Objective: To report the appearances of ultrasound (US) and magnetic resonance imaging (MRI) before and after surgery for chronic patellar tendinopathy and to correlate postoperative appearances with clinical outcome.
Design: A 12-month prospective longitudinal study and a retrospective study, each part using different patients. Prospective study included clinical assessment, ultrasound, and MRI all performed before and 12 months after surgery. Retrospective study included ultrasound and clinical assessment only (i.e., no MRI) 24 to 67 months after surgery.
Setting: Institutional athlete study group in Australia (Victorian Institute of Sport Tendon Study Group).
Patients: In the prospective study, 13 patients (all male; 15 tendons) who underwent patellar tenotomy; in the retrospective study, 17 different patients (18 tendons) who had undergone identical surgery.
Main outcome measures: Ultrasound and MRI appearances and clinical assessment at baseline and 12 months after surgery (prospective study). Ultrasound appearance and clinical assessment 24 to 67 months after surgery (retrospective study). Dimensions of abnormal regions on imaging were measured. Clinical assessment included categorical rating and numerical Victorian Institute of Sport Assessment (VISA) score.
Results: In the prospective study, preoperative ultrasound and MRI appearances confirmed the clinical diagnosis of patellar tendinopathy. Postoperative ultrasound and MRI also revealed abnormalities consistent with patellar tendinopathy. Despite this, 11 of 15 (73%) tendons were rated clinically as either good or excellent. Imaging modalities were unable to distinguish tendons rated as good or excellent from those rated poor at 12 months. In the retrospective study, ultrasound images revealed abnormalities despite full clinical recovery. There was no correlation between dimension of ultrasound abnormality and either VISA score or time since surgery.

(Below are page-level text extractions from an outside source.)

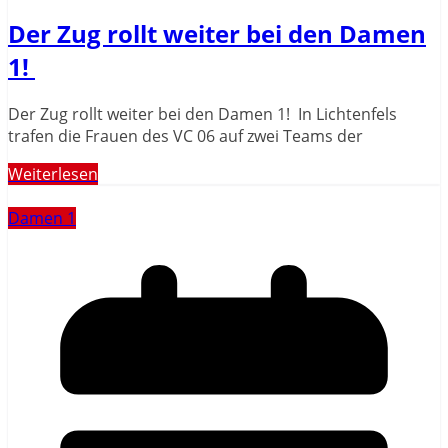
Der Zug rollt weiter bei den Damen
1!
Der Zug rollt weiter bei den Damen 1! In Lichtenfels
trafen die Frauen des VC 06 auf zwei Teams der
Weiterlesen
Damen 1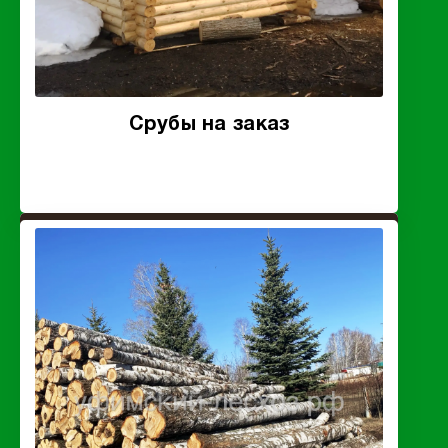
Срубы на заказ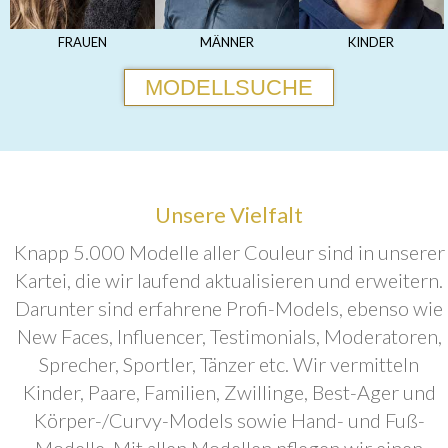
FRAUEN
MÄNNER
KINDER
MODELLSUCHE
Unsere Vielfalt
Knapp 5.000 Modelle aller Couleur sind in unserer
Kartei, die wir laufend aktualisieren und erweitern.
Darunter sind erfahrene Profi-Models, ebenso wie
New Faces, Influencer, Testimonials, Moderatoren,
Sprecher, Sportler, Tänzer etc. Wir vermitteln
Kinder, Paare, Familien, Zwillinge, Best-Ager und
Körper-/Curvy-Models sowie Hand- und Fuß-
Modelle. Mit allen Modellen pflegen wir einen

Conclusion: After open patellar tenotomy, MRI and ultrasound findings remain abnormal despite clinical recovery. Thus, clinicians ought to base postoperative management of patients undergoing patellar tenotomy on clinical grounds rather than imaging findings. At present, there appears to be no role for routine postoperative imaging of patients recovering slowly after patellar tenotomy. However, this is not to suggest that imaging cannot play a role in special circumstances.